[Study text]

Weird behavior with mutually recursive type definitions

Weird behavior with mutually recursive type definitions

[Francois Pottier]

Hello,

I am puzzled by O'Caml 2.02's bizarre behavior regarding mutually recursive
type declarations. 

Let's start by defining a dummy, unary type constructor.

  type 'a dummy = Dummy

(The right-hand side of this definition isn't relevant here; the problem
also shows up when 'a dummy is an abstract type constructor, provided by
a functor argument.)

Then, consider the following type definitions:

  type 'a t = 'a dummy
  type specialized = int t

The first type declaration simply renames ``dummy'' into ``t'', and the second
one creates a specialized instance of it. O'Caml correctly analyzes these
declarations.

Now, here's the problem. Let's change just one word, and make the type
declarations mutually recursive, even though they needn't be:

  type 'a t = 'a dummy
   and specialized = int t

O'Caml still accepts the code, but this time, it constrains 'a to be equal to
int, as if the type constructor t could not be used polymorphically within its
own declaration:

  type 'a t = 'a dummy constraint 'a = int
                       ^^^^^^^^^^^^^^^^^^^
  type specialized = int t

Why is this? Can someone explain, or is it a typechecker bug?

Thanks,

-- 
François Pottier
Francois.Pottier@inria.fr
http://pauillac.inria.fr/~fpottier/

Re: Weird behavior with mutually recursive type definitions

[Hendrik Tews]

Francois Pottier writes:

   Date: Wed, 4 Aug 1999 15:52:39 +0200
   Subject: Weird behavior with mutually recursive type definitions
   
   [...]

     type 'a t = 'a dummy
      and specialized = int t
   
   O'Caml still accepts the code, but this time, it constrains 'a
   to be equal to int, as if the type constructor t could not be
   used polymorphically within its own declaration:
   
     type 'a t = 'a dummy constraint 'a = int
                          ^^^^^^^^^^^^^^^^^^^
     type specialized = int t
   
   Why is this? Can someone explain, or is it a typechecker bug?

[/Study text]
[Dataset records]

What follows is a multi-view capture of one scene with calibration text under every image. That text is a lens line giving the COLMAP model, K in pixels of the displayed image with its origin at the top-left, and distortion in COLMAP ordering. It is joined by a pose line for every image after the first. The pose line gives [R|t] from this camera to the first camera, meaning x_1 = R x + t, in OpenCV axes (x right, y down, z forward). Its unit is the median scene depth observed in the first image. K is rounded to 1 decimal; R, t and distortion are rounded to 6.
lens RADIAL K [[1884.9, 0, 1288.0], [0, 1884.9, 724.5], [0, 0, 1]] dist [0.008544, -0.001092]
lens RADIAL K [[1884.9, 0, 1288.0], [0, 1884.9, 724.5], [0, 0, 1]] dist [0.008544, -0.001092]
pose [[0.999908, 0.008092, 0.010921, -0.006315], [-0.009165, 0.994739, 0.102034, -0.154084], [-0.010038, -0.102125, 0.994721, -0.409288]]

[/Dataset records]
[Dataset records]

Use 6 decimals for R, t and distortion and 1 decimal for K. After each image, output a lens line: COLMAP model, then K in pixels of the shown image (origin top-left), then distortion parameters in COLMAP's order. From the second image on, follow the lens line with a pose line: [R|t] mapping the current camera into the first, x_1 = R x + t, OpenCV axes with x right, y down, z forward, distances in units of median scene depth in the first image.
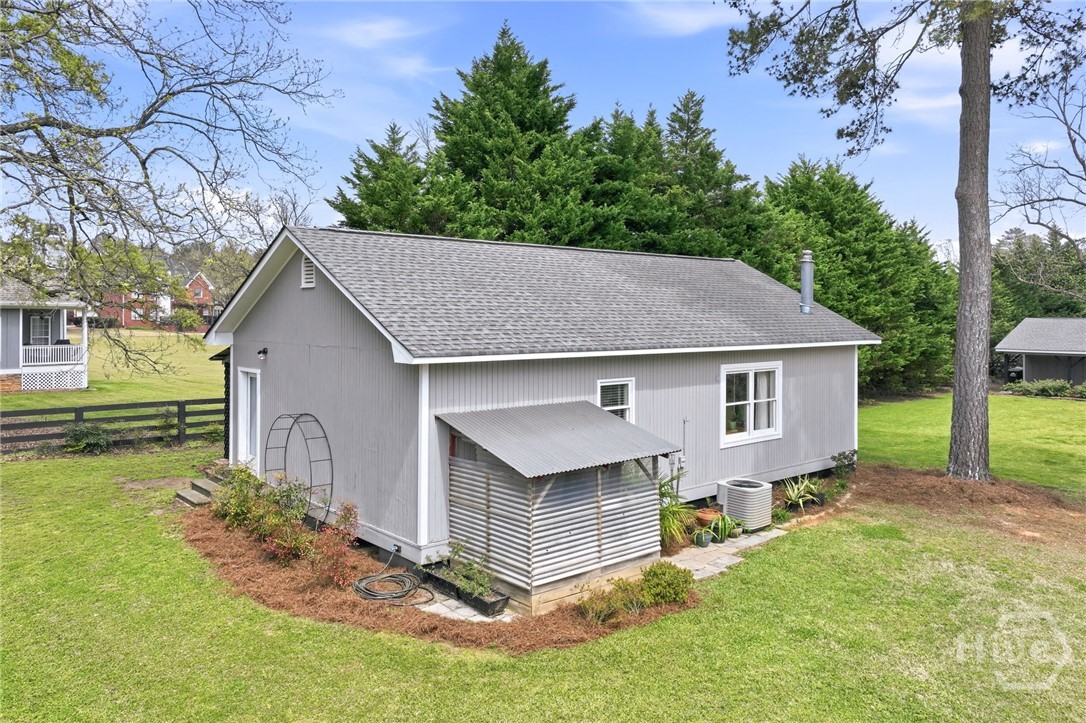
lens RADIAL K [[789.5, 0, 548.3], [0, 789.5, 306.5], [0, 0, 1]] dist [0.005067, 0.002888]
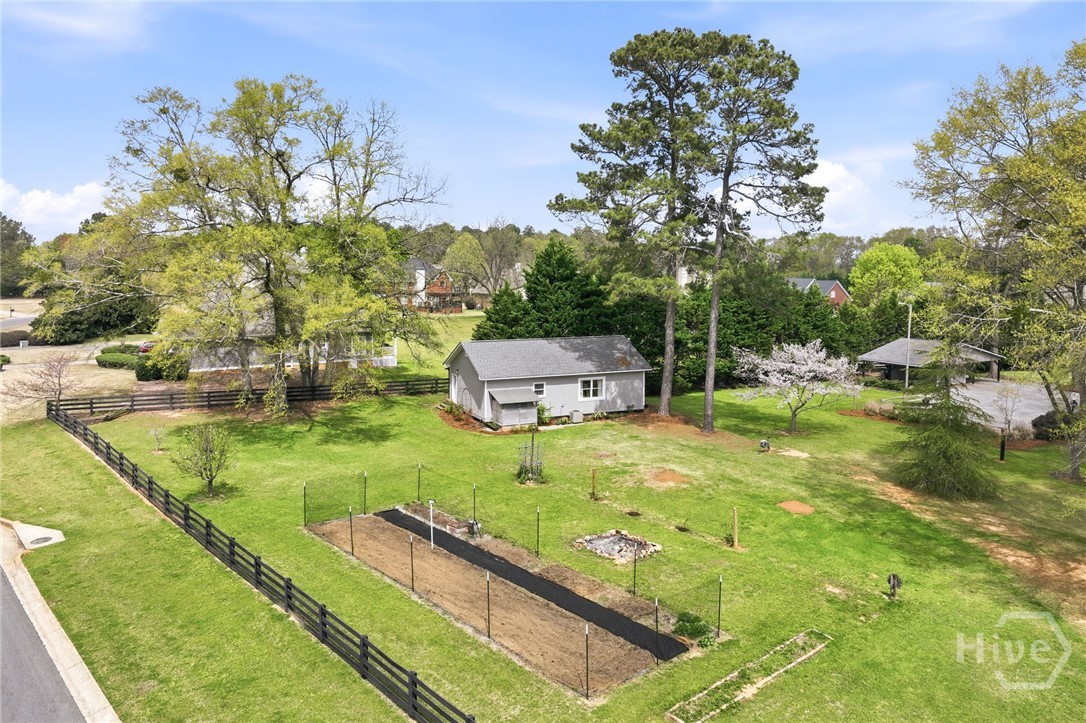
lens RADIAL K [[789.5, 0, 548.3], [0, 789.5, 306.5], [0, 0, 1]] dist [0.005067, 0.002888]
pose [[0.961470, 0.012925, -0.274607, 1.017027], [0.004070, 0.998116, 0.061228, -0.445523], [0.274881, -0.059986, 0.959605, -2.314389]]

[/Dataset records]
[Dataset records]

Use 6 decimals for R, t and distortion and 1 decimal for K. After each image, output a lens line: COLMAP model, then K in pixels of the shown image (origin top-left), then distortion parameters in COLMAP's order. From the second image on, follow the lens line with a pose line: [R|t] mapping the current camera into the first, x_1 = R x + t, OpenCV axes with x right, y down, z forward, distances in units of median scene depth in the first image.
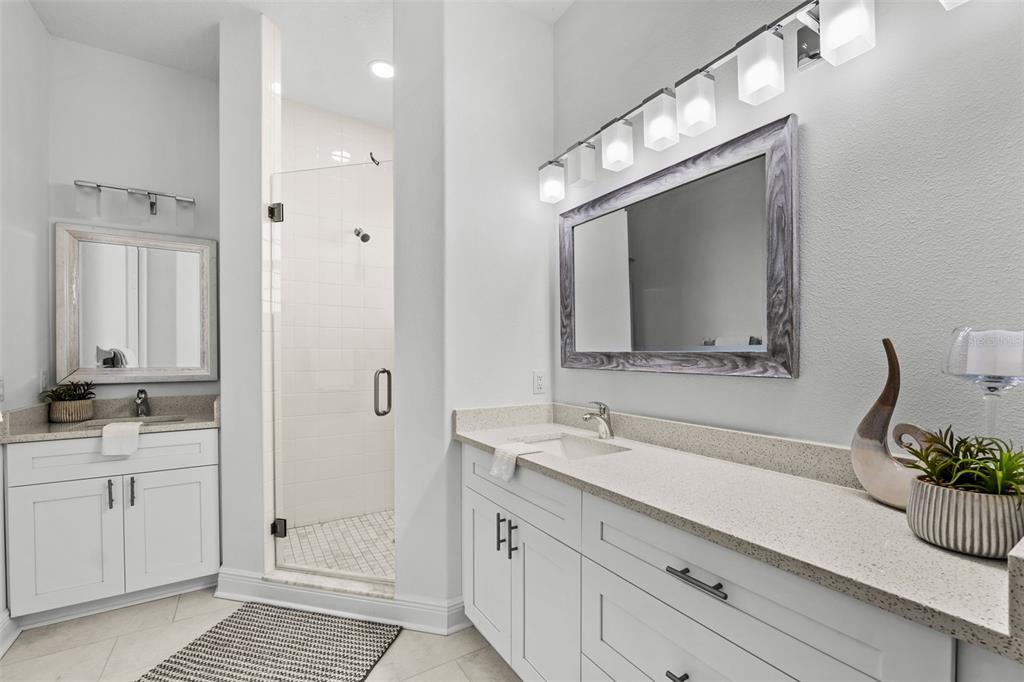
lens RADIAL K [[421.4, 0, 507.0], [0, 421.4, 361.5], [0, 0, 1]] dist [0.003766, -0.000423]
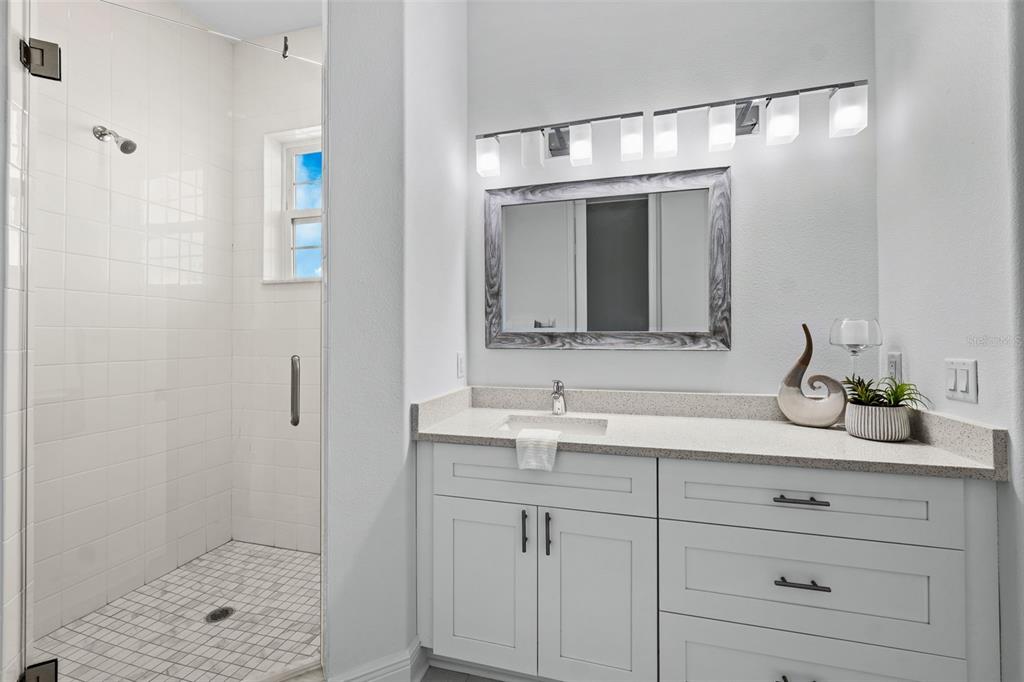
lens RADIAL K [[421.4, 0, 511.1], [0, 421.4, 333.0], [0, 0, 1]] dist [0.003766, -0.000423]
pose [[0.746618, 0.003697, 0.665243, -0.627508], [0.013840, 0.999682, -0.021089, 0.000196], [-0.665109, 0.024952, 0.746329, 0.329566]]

[/Dataset records]

Required actions
**1)** Answer these questions about the OCaml thread:
(a) Which version of O'Caml does the first message say it is using?
(b) What constraint does O'Caml add to the type t when the two declarations are made mutually recursive?
(c) What date appears in the quoted header of the reply?
**2)** Please express the lines of the records as a JSON list of strings, one string per line, with blank lines left out. Start at the line containing "What follows is" and end at the line containing "-0.102125, 0.994721, -0.409288]]", including both.
The thread and the records are separate material with no connection between them.

Responses per task
**1)**
(a) O'Caml 2.02
(b) constraint 'a = int
(c) Wed, 4 Aug 1999 15:52:39 +0200

**2)**
[
  "What follows is a multi-view capture of one scene with calibration text under every image. That text is a lens line giving the COLMAP model, K in pixels of the displayed image with its origin at the top-left, and distortion in COLMAP ordering. It is joined by a pose line for every image after the first. The pose line gives [R|t] from this camera to the first camera, meaning x_1 = R x + t, in OpenCV axes (x right, y down, z forward). Its unit is the median scene depth observed in the first image. K is rounded to 1 decimal; R, t and distortion are rounded to 6.",
  "lens RADIAL K [[1884.9, 0, 1288.0], [0, 1884.9, 724.5], [0, 0, 1]] dist [0.008544, -0.001092]",
  "lens RADIAL K [[1884.9, 0, 1288.0], [0, 1884.9, 724.5], [0, 0, 1]] dist [0.008544, -0.001092]",
  "pose [[0.999908, 0.008092, 0.010921, -0.006315], [-0.009165, 0.994739, 0.102034, -0.154084], [-0.010038, -0.102125, 0.994721, -0.409288]]"
]